The ventral side of each tentacle is grooved and ciliated, and the grooves are continued into the ciliated mouth. Their dorsal surface is pigmented, and in the hollow of the horse-shoe lies a deeply pigmented epithelium covering the brain.

A blood-vessel courses up each tentacle, and usually two channels return the blood to the vascular ring which surrounds the mouth. In those forms which possess tentacles on the dorsal side of the mouth only, the ventral part of the vascular ring lies in the lower lip, which is tumid and swollen. The brain supplies a nerve to each tentacle.

When the introvert is retracted the tentacular ring is withdrawn and to some extent collapsed; in this condition it would be almost touching the rough external surface of the introvert. In some species of Phymosoma the delicate appendages of the head are guarded from the hooks on the introvert by a thin membrane or collar,[[479]] which completely ensheaths the retracted head.

Fig. 214.—A, Phymosoma granulatum F. S. Leuck. × 2. B, Head of the same. × 4. a, Pigmented pit leading to brain. The crescentiform mouth on the lower side of the figure is overhung by the tentacles.

When the introvert is fully extended the dorsal blood-vessel contracts and sends its blood forward into the vascular ring, and thence into the tentacles or tentacular fold, which are thus erected. In several species of Sipunculus, as S. nudus, S. norvegicus, S. robustus, S. tesselatus, there is a ventral blind tube as well as a dorsal, into which the blood is withdrawn when the head is retracted.
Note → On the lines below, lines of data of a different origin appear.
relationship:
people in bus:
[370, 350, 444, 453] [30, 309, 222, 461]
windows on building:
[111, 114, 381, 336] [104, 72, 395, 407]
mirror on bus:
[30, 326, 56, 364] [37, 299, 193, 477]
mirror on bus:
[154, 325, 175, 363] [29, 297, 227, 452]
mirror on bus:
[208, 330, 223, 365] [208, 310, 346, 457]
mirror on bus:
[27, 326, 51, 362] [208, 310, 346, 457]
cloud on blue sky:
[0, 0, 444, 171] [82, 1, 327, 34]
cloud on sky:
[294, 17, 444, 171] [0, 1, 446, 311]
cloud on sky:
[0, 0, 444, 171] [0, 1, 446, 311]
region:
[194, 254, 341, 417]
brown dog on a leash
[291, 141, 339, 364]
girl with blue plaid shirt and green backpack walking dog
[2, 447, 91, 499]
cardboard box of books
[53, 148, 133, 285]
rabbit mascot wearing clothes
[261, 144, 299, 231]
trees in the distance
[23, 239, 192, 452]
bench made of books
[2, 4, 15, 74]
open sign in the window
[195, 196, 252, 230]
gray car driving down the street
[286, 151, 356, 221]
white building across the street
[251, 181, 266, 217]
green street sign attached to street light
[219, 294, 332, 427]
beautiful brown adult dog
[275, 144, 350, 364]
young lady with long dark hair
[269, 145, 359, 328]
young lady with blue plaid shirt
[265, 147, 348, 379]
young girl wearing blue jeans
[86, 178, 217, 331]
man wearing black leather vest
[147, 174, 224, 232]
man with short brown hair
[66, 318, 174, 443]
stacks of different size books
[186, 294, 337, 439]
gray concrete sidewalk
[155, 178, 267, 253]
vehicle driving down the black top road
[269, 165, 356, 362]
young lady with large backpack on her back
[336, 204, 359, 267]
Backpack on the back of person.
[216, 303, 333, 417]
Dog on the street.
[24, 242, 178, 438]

In many other species in various genera, such as Phymosoma weldonii and Ph. asser, Dendrostoma signifer, S. vastus, the lumen of the dorsal vessel is increased by numerous hollow blind processes which it bears, hanging freely into the body-cavity. Three very small genera of Sipunculids—Onchnesoma, Petalostoma, and Tylosoma—are devoid of all trace of vascular system and of tentacles; the mouth opens in the centre of the anterior end of the introvert. In Onchnesoma the dorsal part of the lip is somewhat produced, so that the head has somewhat the shape of a Doge's cap, and in Petalostoma there are two leaf-like processes of the body-wall which guard the mouth.

The extent to which the intestine is coiled varies very much even in the same species; the axis of the coil is often supported by a spindle-muscle, but this is sometimes absent. The caecum, which opens into the rectum of S. nudus, is again a very variable structure, and when it is present varies remarkably in size.
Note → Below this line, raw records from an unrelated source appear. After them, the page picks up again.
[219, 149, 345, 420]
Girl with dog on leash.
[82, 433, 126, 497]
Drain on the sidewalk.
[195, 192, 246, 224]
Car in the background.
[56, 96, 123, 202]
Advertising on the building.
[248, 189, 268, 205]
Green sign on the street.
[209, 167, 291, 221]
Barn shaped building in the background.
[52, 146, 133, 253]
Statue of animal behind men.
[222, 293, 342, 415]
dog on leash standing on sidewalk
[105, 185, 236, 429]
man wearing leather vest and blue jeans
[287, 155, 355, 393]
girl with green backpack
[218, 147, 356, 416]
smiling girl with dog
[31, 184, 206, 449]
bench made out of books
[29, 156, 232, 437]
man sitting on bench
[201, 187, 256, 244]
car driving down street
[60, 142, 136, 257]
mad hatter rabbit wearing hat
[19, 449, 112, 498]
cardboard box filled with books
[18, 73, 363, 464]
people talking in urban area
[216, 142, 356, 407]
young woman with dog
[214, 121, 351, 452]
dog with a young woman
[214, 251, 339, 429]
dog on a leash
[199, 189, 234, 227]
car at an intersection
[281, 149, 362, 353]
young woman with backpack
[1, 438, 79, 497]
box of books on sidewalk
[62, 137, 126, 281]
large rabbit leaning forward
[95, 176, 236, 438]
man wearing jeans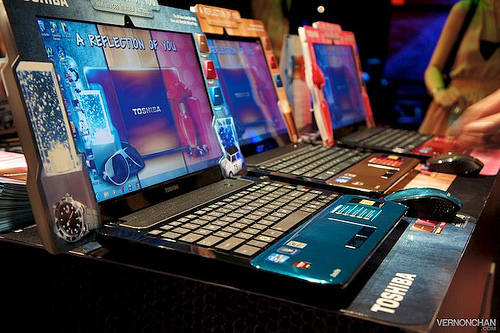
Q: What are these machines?
A: Computers.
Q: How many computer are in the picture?
A: 3.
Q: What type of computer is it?
A: Laptop.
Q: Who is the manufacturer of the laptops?
A: Toshiba.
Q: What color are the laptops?
A: Black.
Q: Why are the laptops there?
A: For Advertisement.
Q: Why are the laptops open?
A: Display the screen.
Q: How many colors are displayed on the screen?
A: 3.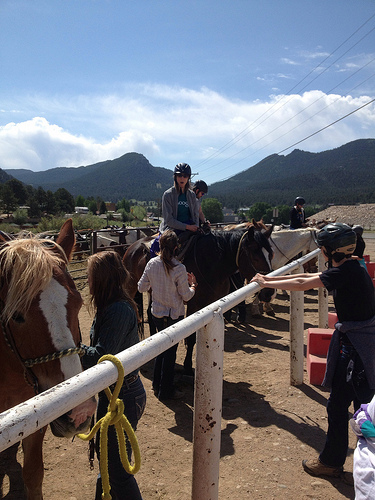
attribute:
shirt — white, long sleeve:
[138, 253, 193, 316]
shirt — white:
[137, 256, 194, 318]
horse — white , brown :
[2, 225, 89, 499]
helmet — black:
[170, 156, 196, 177]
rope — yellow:
[78, 345, 142, 495]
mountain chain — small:
[9, 152, 323, 197]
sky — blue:
[64, 25, 242, 59]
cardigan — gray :
[162, 178, 202, 232]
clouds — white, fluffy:
[2, 84, 374, 153]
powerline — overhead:
[191, 25, 362, 172]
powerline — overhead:
[191, 56, 363, 176]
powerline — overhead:
[190, 70, 362, 180]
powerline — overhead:
[206, 93, 362, 185]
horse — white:
[251, 224, 322, 316]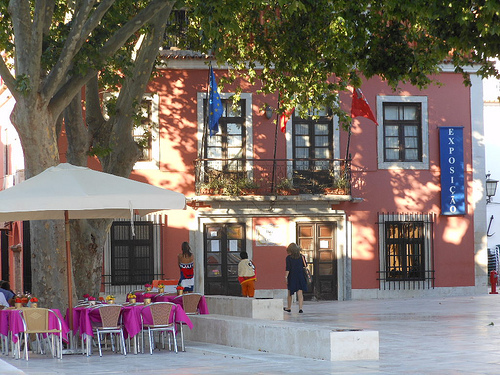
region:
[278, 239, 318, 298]
lady wearing blue dress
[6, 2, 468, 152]
it is a big tree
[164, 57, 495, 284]
it is big building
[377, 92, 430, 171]
it is glass window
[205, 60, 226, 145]
it is blue color flag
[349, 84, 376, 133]
it is red color flag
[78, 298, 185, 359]
it is chair in ground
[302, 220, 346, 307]
it is a front door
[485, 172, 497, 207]
it is lamp in the building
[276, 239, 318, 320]
woman black dress walking toward building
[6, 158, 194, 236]
tan umbrella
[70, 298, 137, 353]
table with bright pink table cloth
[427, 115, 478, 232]
blue sign with white letters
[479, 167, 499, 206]
wall lantern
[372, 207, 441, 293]
metal cage covering window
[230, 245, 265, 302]
woman in red pants and tan shirt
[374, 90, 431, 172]
brown wood framed window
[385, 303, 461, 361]
gray cement walkway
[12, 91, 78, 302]
brown tree trunk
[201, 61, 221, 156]
blue flag on the pole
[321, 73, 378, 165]
red flag on a pole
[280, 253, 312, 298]
woman wearing a blue dress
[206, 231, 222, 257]
paper on the door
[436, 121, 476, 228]
blue sign on the building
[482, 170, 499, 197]
lamp on the building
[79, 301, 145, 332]
purple table cloth on the table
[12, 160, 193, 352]
umbrella on the ground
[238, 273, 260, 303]
woman wearing orange pants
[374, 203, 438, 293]
metal gate on a window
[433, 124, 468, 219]
a banner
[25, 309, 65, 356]
a chair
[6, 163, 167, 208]
a big umbrella that is white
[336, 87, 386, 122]
a red flag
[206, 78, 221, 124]
a blue flag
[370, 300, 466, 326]
a shadow on the ground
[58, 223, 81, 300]
a brown pole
The food of Sipunculids seems to consist almost entirely of sand, and their only nourishment must be such small microscopic organisms or particles of animal and vegetable débris as are to be found mixed with the sand. The alimentary canal is, as a rule, quite full of sand, and yet in spite of the tenuity of its walls they never seem to be ruptured. If the contents of the digestive tube be washed out with a pipette, it will be found that it requires considerable force to dislodge many of the sand-particles lying next the wall. These are more or less embedded in crypts or pockets of the wall, and as the sand passes along the intestine they probably serve as more or less fixed hard points, against which the sharp edges of the sand particles are worn off. Amongst the sand are usually to be found pieces of shell, sometimes with a diameter equal to that of the alimentary canal; these are usually rounded, but their angles may have been removed by attrition before they entered the mouth of the Sipunculid.
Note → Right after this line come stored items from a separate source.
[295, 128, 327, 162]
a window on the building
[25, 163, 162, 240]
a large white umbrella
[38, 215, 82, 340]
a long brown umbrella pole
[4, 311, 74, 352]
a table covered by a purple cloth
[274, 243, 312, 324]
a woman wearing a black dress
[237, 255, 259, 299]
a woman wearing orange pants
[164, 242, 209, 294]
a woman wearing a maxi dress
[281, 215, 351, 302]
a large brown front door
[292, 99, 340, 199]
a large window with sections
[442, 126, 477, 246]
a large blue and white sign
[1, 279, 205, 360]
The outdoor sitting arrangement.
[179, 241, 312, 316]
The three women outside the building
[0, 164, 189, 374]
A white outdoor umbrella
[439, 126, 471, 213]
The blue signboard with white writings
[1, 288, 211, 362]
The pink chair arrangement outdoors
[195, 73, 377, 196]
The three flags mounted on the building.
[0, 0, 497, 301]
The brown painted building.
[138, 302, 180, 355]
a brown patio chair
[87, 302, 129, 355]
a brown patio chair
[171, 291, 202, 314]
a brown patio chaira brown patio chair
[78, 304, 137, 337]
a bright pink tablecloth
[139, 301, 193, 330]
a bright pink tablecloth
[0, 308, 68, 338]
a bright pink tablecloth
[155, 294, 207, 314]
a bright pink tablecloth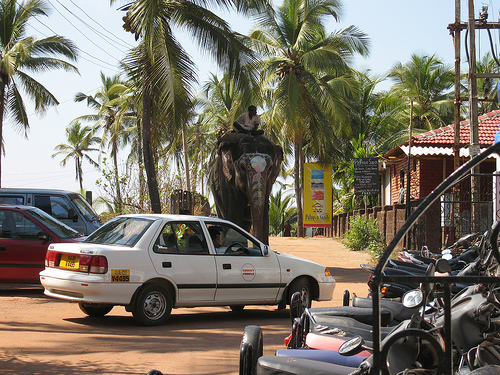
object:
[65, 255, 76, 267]
text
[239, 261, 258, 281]
symbol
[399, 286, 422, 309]
mirror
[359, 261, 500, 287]
motorcycle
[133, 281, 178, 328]
tire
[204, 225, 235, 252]
driver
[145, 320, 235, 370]
shadow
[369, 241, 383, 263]
tree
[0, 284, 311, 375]
ground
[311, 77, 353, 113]
leaves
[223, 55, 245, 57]
leaves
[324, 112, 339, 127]
leaves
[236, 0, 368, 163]
tree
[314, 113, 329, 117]
leaves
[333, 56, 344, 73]
leaves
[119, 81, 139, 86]
leaves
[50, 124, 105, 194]
palm tree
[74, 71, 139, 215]
palm tree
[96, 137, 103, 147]
leaves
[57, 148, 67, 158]
leaves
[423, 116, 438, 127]
leaves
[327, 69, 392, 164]
palm tree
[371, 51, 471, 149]
palm tree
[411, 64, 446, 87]
leaves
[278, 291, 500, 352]
bike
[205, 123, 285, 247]
elephant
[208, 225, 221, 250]
person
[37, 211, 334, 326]
car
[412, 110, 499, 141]
tile roof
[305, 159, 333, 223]
sign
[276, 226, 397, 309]
road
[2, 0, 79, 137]
palm trees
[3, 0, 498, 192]
sky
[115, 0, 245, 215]
palm trees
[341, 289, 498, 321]
motorbikes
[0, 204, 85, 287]
car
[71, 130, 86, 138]
leaves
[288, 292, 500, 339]
motorbikes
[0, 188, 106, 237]
car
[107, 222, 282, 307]
side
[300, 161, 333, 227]
banner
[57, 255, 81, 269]
license plate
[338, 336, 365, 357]
mirror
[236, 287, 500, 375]
bike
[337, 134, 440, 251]
wall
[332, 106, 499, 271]
building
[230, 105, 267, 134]
man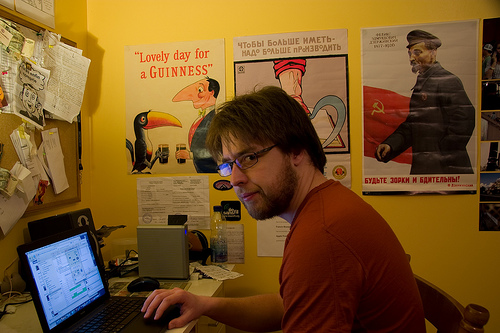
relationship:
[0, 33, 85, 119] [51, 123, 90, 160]
papers attached to cork board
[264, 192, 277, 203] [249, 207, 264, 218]
beard attached to chin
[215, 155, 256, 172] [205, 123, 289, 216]
eyeglasses attached to face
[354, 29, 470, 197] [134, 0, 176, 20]
poster attached to wall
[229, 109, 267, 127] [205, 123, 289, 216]
hair attached to face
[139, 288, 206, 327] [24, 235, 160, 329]
hand on laptop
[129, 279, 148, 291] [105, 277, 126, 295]
mouse on top of pad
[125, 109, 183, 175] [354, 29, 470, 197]
toucan on poster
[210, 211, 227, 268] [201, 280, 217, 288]
bottle on top of desk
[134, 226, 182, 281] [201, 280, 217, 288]
modem on top of desk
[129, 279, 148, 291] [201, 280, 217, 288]
mouse on top of desk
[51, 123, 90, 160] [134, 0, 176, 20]
cork board attached to wall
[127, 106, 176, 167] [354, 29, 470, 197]
toucan on poster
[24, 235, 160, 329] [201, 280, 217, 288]
laptop on top of desk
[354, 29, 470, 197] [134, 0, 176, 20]
poster on wall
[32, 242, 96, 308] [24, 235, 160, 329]
monitor of laptop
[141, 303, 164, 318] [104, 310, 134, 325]
fingers on top of keyboard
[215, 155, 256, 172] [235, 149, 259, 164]
eyeglasses on eyes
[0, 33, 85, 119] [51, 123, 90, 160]
papers on cork board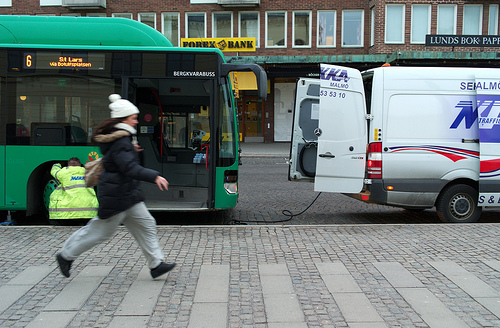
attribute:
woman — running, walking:
[81, 106, 170, 264]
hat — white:
[110, 84, 143, 120]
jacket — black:
[93, 120, 137, 212]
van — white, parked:
[321, 60, 484, 224]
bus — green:
[55, 21, 247, 226]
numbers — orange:
[19, 52, 52, 92]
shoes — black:
[43, 251, 195, 286]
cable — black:
[254, 178, 338, 242]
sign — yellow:
[182, 23, 283, 65]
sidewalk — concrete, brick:
[189, 207, 399, 307]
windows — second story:
[220, 8, 396, 61]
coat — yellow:
[50, 162, 120, 223]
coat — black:
[95, 122, 145, 214]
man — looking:
[56, 147, 102, 211]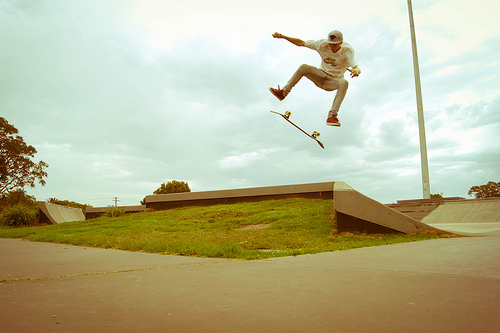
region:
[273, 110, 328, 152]
skate board in air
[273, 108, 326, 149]
upside down skate board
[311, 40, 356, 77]
white cotton tee shirt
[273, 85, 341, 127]
red and white sneakers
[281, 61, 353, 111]
tan colored denim jeans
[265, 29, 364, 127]
man wearing tan hat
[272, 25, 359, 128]
man doing skate board tricks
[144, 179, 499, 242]
tan wood skate board ramp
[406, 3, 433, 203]
white metal flag pole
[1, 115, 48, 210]
tree with green leaves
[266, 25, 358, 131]
man doing skateboard tricks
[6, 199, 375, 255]
green grass on hill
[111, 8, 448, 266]
man in mid air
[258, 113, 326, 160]
skateboard in mid air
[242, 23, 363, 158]
man riding a skateboard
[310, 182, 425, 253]
small concrete skate jump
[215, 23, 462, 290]
man going of skate jump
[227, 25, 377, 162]
man kick flipping in air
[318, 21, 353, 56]
silver baseball hat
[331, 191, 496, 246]
skate board ramp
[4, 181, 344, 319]
grass field next to concrete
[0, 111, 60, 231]
trees by the grass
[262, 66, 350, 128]
Legs of a person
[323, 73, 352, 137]
Leg of a person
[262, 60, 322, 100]
Leg of a person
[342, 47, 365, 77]
Hand of a person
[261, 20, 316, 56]
Hand of a person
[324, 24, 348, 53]
Head of a person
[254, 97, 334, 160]
This is a skating board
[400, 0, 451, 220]
This is a pole post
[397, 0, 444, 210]
A tall electric pole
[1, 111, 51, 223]
This is a tree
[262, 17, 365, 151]
man jumping off skateboard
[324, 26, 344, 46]
light colored hat of skateboarder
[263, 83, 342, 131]
shoe and laces of skateboard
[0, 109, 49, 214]
tree on the left side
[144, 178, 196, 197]
green busn above ramp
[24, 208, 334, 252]
patch of grass in middle of ramp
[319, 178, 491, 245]
ramp skateboarder is jumping off of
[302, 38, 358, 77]
white short sleeve shirt of skateboarder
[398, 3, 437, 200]
white pole in background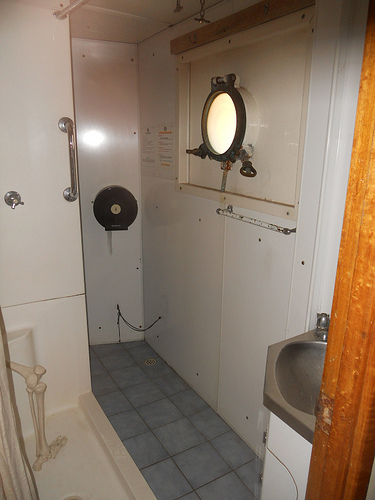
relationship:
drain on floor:
[124, 355, 184, 374] [91, 332, 264, 498]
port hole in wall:
[202, 83, 244, 162] [2, 5, 85, 323]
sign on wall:
[139, 123, 159, 179] [136, 2, 330, 460]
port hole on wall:
[202, 90, 237, 155] [136, 2, 368, 460]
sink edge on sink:
[259, 339, 284, 415] [258, 339, 280, 412]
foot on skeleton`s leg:
[32, 435, 68, 470] [4, 359, 66, 472]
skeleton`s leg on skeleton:
[4, 359, 66, 472] [8, 355, 70, 475]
In S. tesselatus the sand is to some extent held together by a mucous deposit; in those cases where there is no sand in the intestine, there is always a coagulum of mucus, and the walls are contracted and thick; when full of sand the walls are tensely stretched and very thin. This thinness of the wall of the alimentary canal seems ill-adapted to a diet of sand, nevertheless it is also met with in other great sand-eating groups of animals, such as the Echinids and the Holothurians.